Why you post ChiCom propaganda?
Brian Wong is a Rhodes Scholar from Hong Kong (2020) and DPhil in Politics Candidate at Balliol College, Oxford.
They are the Founding Editor-in-Chief of the Oxford Political Review; Founding Secretary of Citizen Action Design Lab, Founding Fellow of Governance Partners Yangon, and write regularly for The Diplomat Magazine, TIME, the South China Morning Post, and other academic and media publications. They can be followed on Facebook, Twitter, and LinkedIn.
https://thediplomat.com/authors/brian-wong/
Wong appears to be a brilliant student, however, his writing in the article underlying this thread raises serious doubt over his objectivity in any China-U.S. analysis.
Here is a further sample of his writing a few days after our recent presidential election:
Biden’s victory promises a return to normalcy in Washington...
...it remains unclear if Trump will exit the White House in January. It is also possible that the 45th president decides to escalate tensions with China over the next two months, as a means of diverting the public’s attention from his electoral defeat and the outright illegality of his refusal to concede.
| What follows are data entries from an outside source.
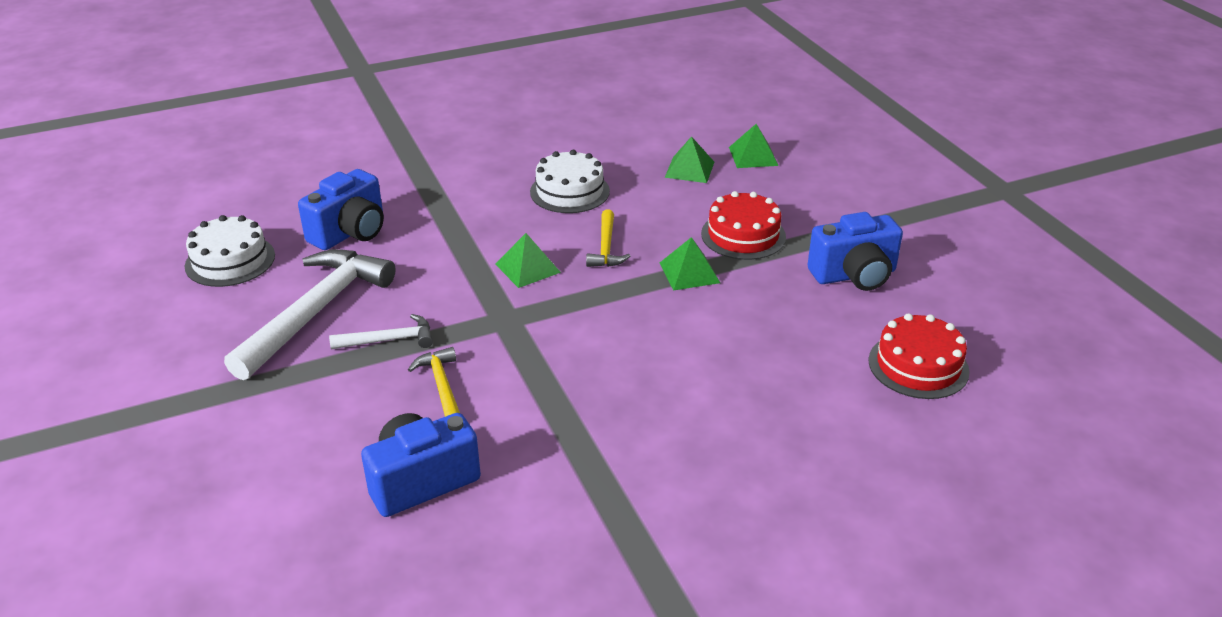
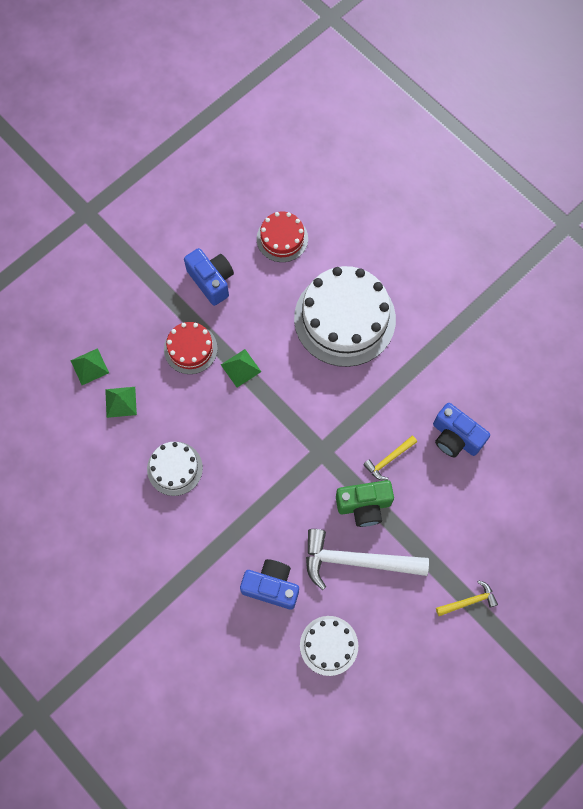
camera: 110 degrees left, 35 degrees up
white hammer [329,314,433,349] -> green camera [336,480,394,527]
green pyramid [495,233,561,288] -> none
yellow hammer [586,210,630,267] -> yellow hammer moved to [436,580,498,616]
none -> white cake [294,266,396,367]

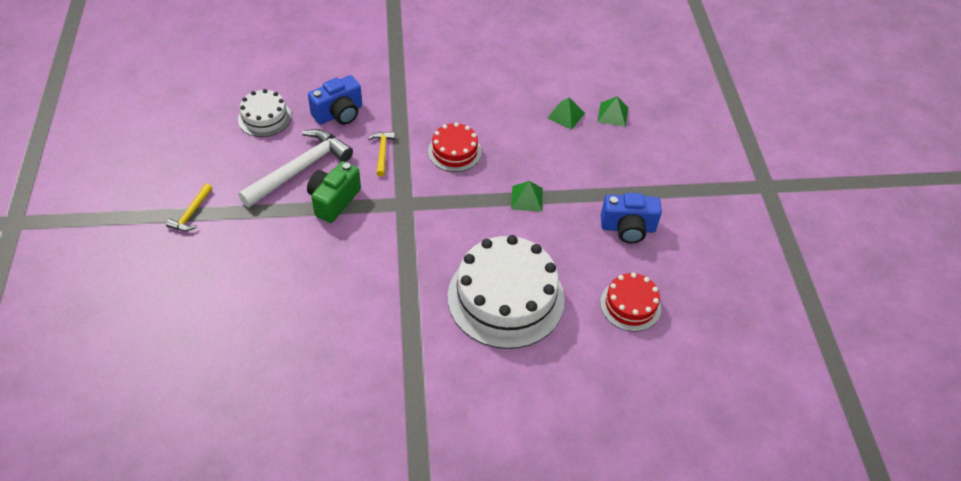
camera: 125 degrees right, 20 degrees down
white cake [147,442,203,496] -> none
red cake [164,322,218,374] -> red cake moved to [428,122,482,172]
yellow hammer [363,436,417,480] -> yellow hammer moved to [368,131,395,176]
blue camera [433,403,490,457] -> none

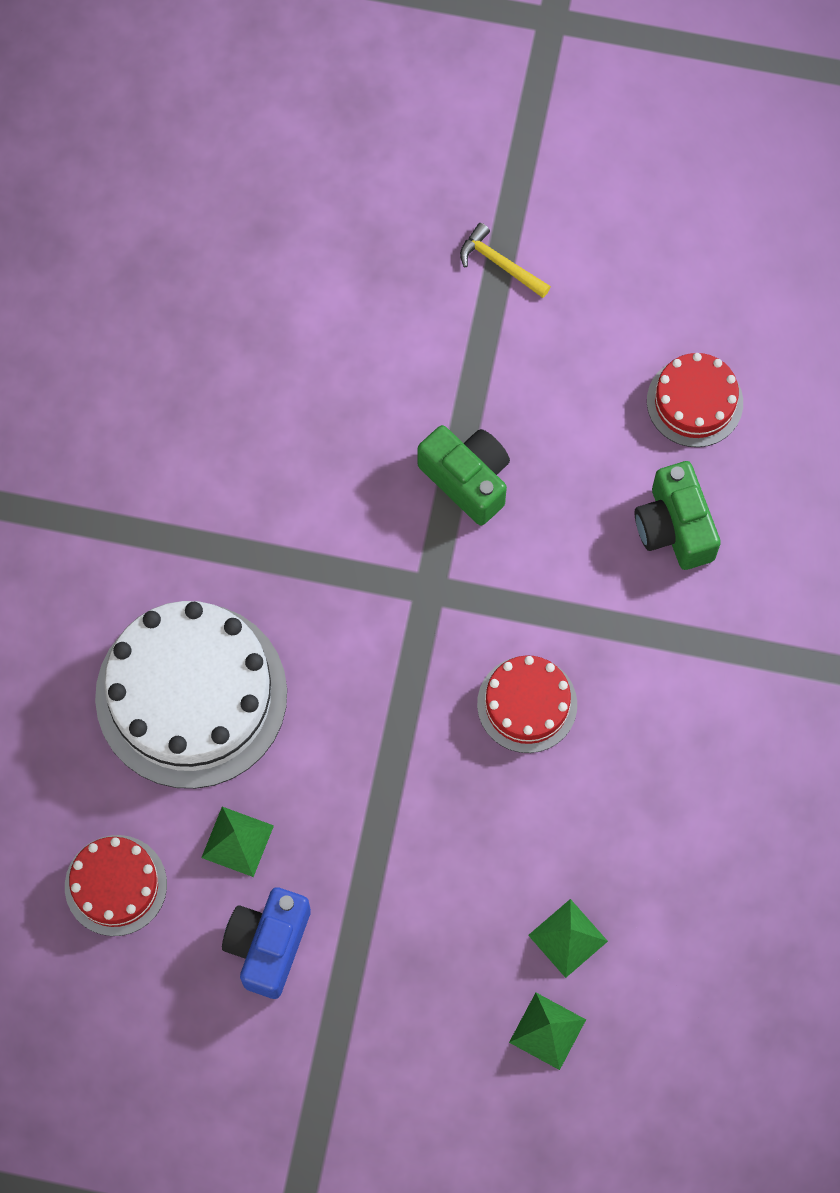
camera: 110 degrees right, 20 degrees up
white cake [238,89,292,137] -> red cake [647,353,743,447]
white hammer [238,129,353,207] -> none
blue camera [308,75,362,125] -> green camera [634,461,721,570]
yellow hammer [368,131,395,176] -> none
green pyramid [511,181,543,212] -> green pyramid moved to [201,807,274,877]

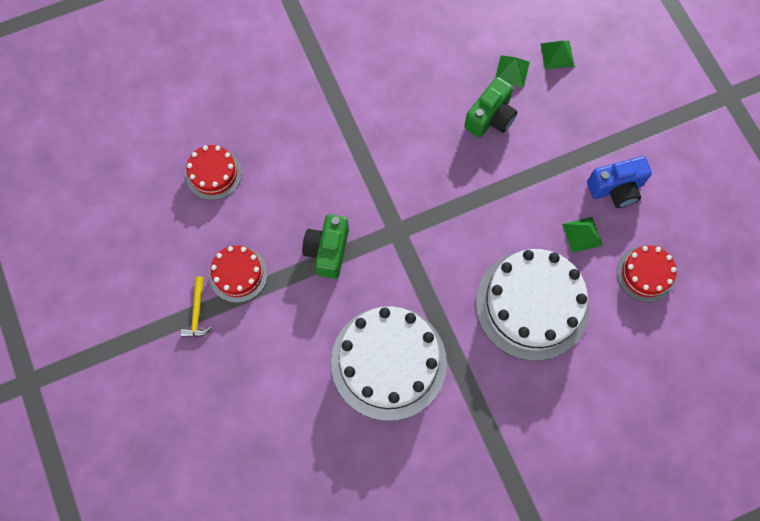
camera: 125 degrees left, 0 degrees up
red cake [477,656,577,753] -> red cake moved to [209,245,268,303]
green camera [634,461,721,570] -> green camera moved to [464,77,517,138]
none -> white cake [331,306,447,421]

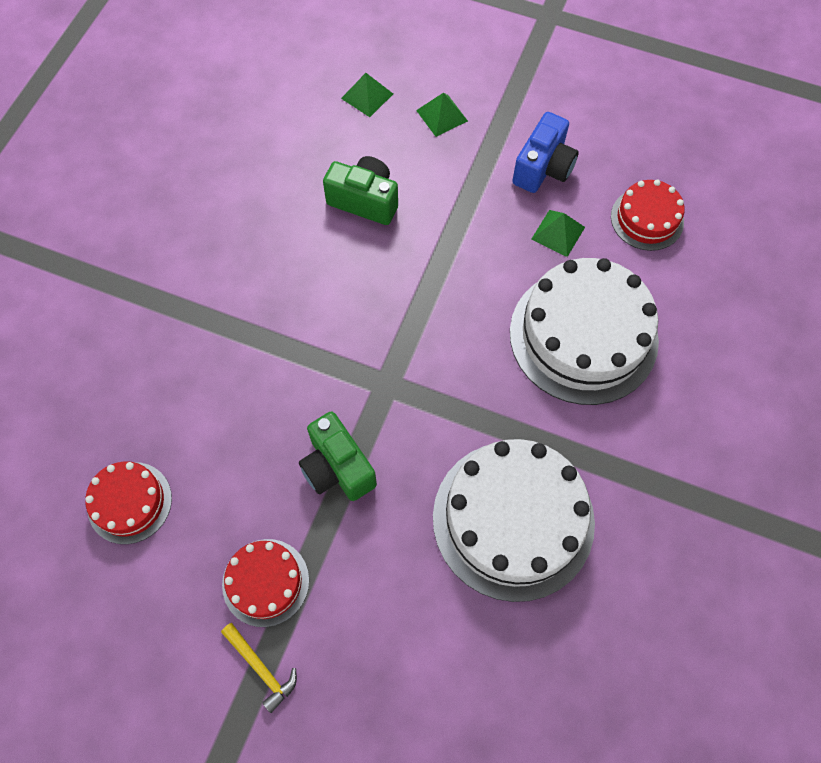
camera: 45 degrees left, 5 degrees down
green camera [464,77,517,138] -> green camera turned 60 degrees counterclockwise [323,156,398,225]
green pyramid [495,55,530,87] -> green pyramid moved to [416,93,468,137]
It remains unclear whom Biden’s staffers and appointees would be, and how closely affiliated they will be with the hawkish anti-China establishment.
https://thediplomat.com/2020/11/what-should-chinas-biden-policy-look-like/
The last sentence above gives us a hint of the level of Wong's objectivity; nor does he anywhere in the article point out the overwhelming number of communist-CCP-Socialist supporters known to be on Biden's appointment list, or in his campaign starting with its manager, Anita Dunn.